Emotional competence is defined as "the ability to enhance our personal, relational and professional performance". It is what ultimately helps us attain an overall increase in the quality of our lives. However, this competence does not just happen; it must be taught deliberately and actively to both girls and boys who need it in equal measure if they are to play their different but complementary roles successfully when they grow up.
According to experts, emotional competence is grounded in emotional intelligence, which apparently influences our potential for learning practical emotional competencies, and developing the emotional literacy necessary for quality of life, satisfaction and overall happiness.
These skills are said to include the development of self-awareness, social awareness and relational awareness as well as self, social and relational management. When we fail to teach children that they are unique individuals capable of achieving anything they set their minds on while keeping their dignity and integrity intact, then we curtail their potential and force them to fit into the one-size-fits-all box.
When we fail to teach them young that love does not equal sex, or that good academic grades do not necessarily guarantee personal fulfilment, then they grow up with distorted world views that impact negatively on their future, and the future of their children.
My conclusion to the condoms-for-schools debate is that the best gift we can give to future generations, especially women, is emotional competence.
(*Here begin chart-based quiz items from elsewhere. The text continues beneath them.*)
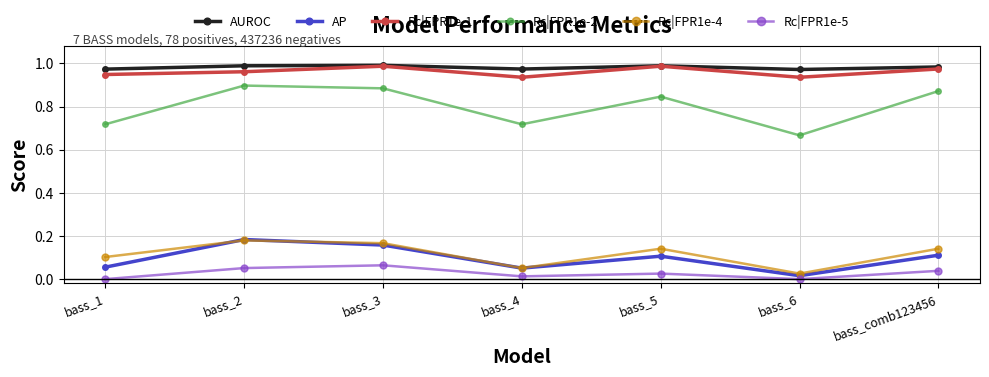

Does the chart display data point markers on the line(s)?

Yes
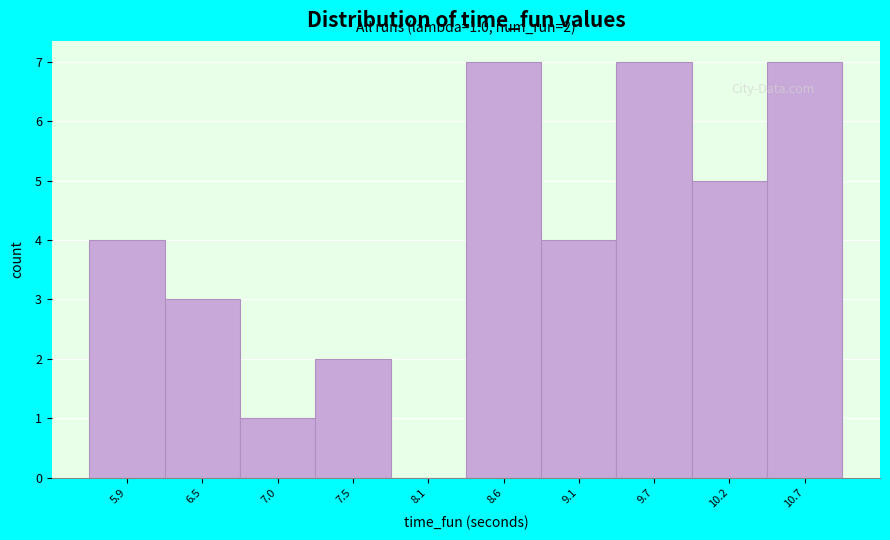

Reading left to right, transcribe all the data shown in this chart.

5.9=4	6.5=3	7.0=1	7.5=2	8.1=0	8.6=7	9.1=4	9.7=7	10.2=5	10.7=7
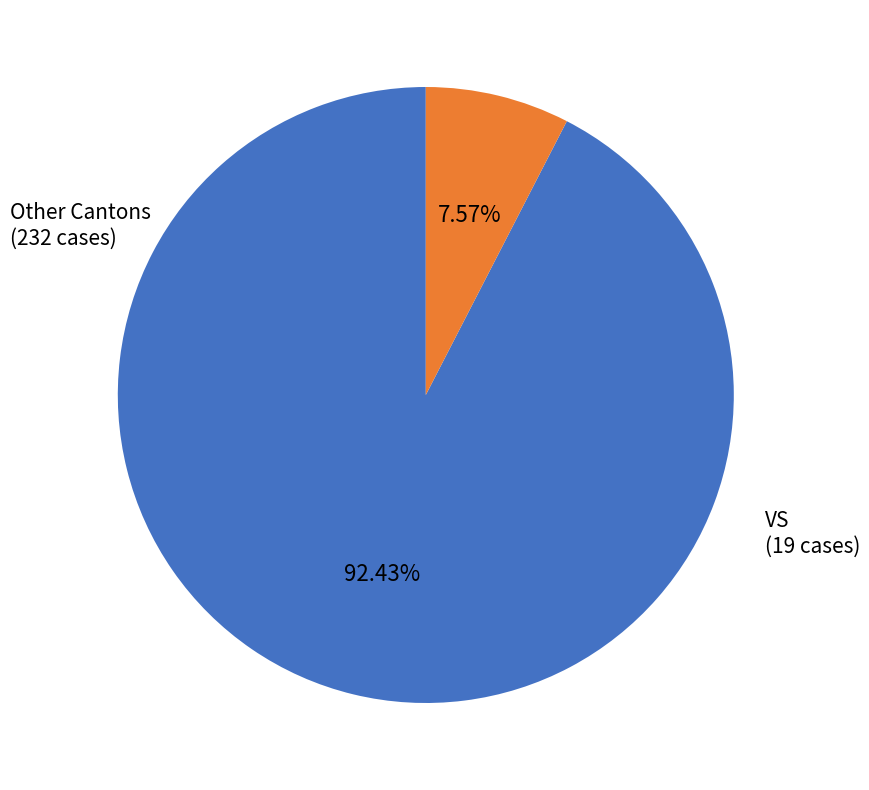

Is there a majority slice in this chart?

Yes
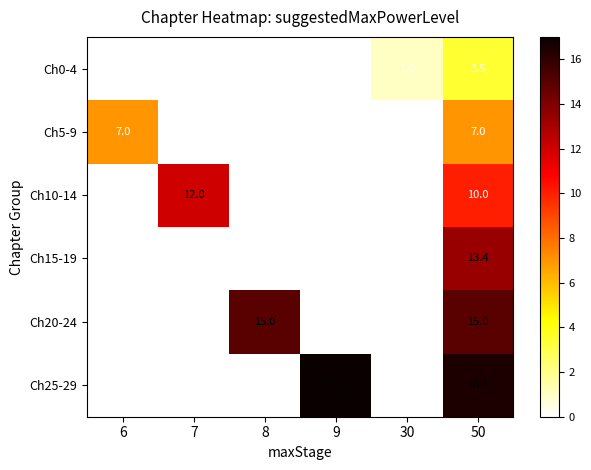

At how many categories does at least one series exceed 14?

3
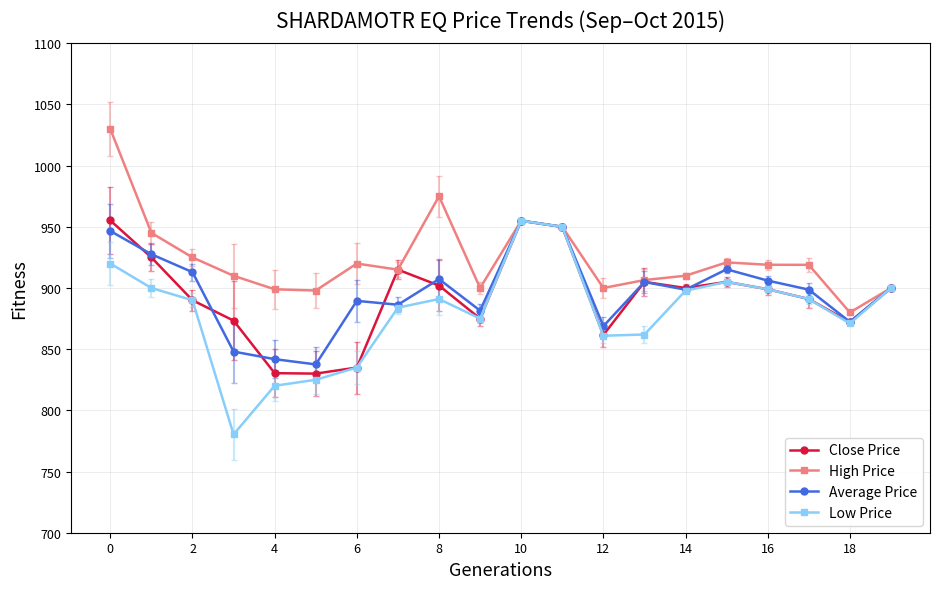

What is the sum of all Average Price values?

17949.1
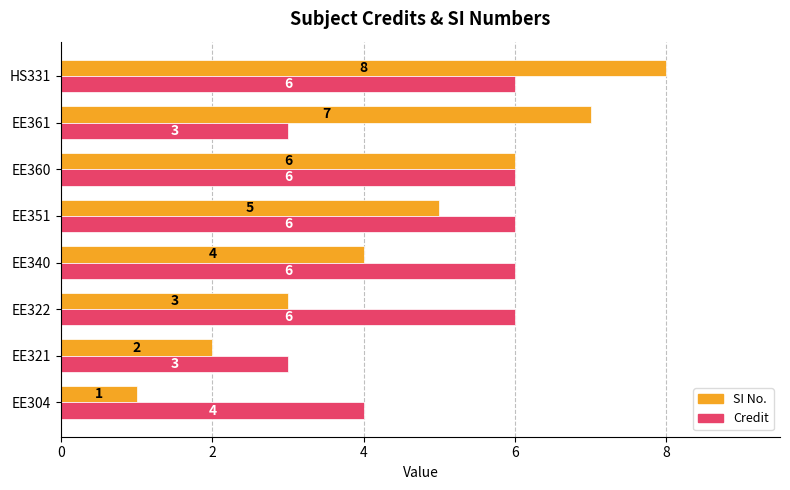

What is the sum of all Credit values?

40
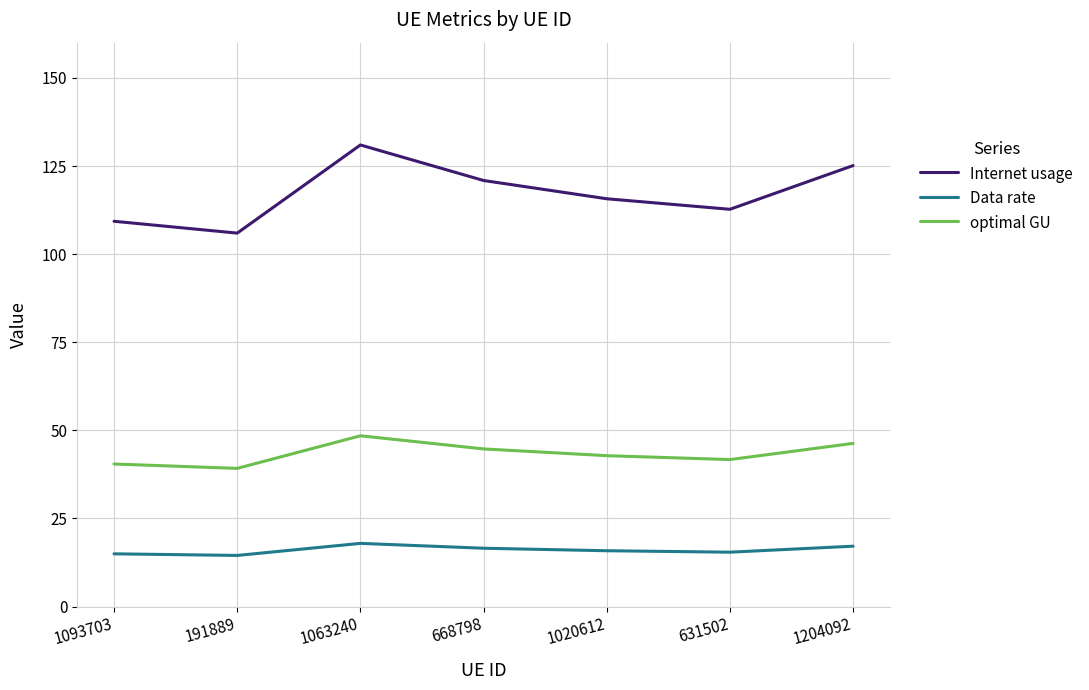

Between 191889 and 1204092, which series saw the biggest shift?

Internet usage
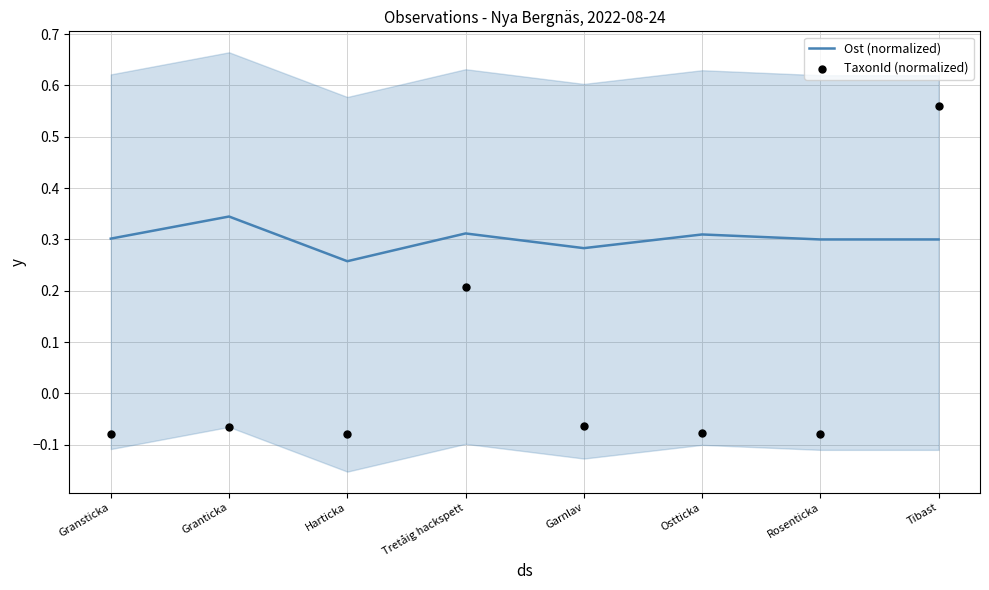

Which series reaches the minimum Y coordinate?

TaxonId (normalized)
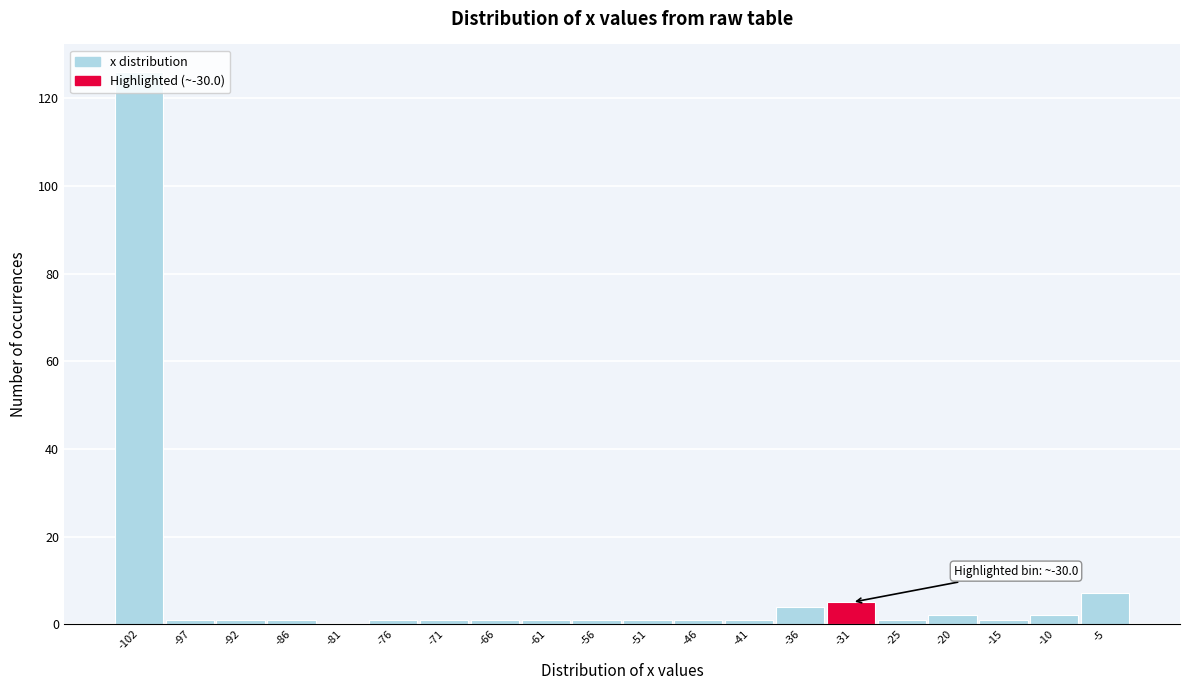

The chart shows a value of 1 at -86. True or false?

True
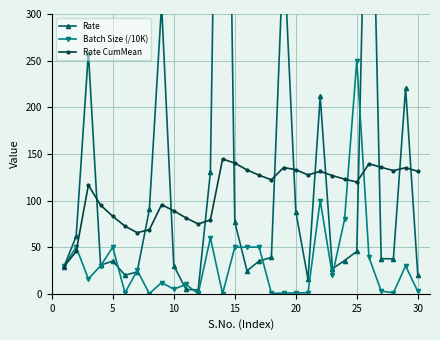

What is the maximum value for Rate CumMean?

144.6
This conclusion was firmed up when I read a story last week that implied the winners of a beauty pageant may have traded "sexual favours" for their crowns.
When you allow yourself to believe you are desperate, there is no low you will not stoop to. A boy lacking in emotional competence may think nothing of buying answers to an exam before he sits for it. Likewise, an emotionally incompetent girl is very likely to believe the only way to make friends, or pass an exam (or win a beauty pageant) is through sex.
Emotional competence allows people to gain a sense of self-worth and recognise that they are valuable members of society. If only more people would appreciate the importance of self-awareness – then the education system would be made more relevant and the likes of Njoki, Tegla and Tabitha would be joined by legions of Kenyan women making it happen every day.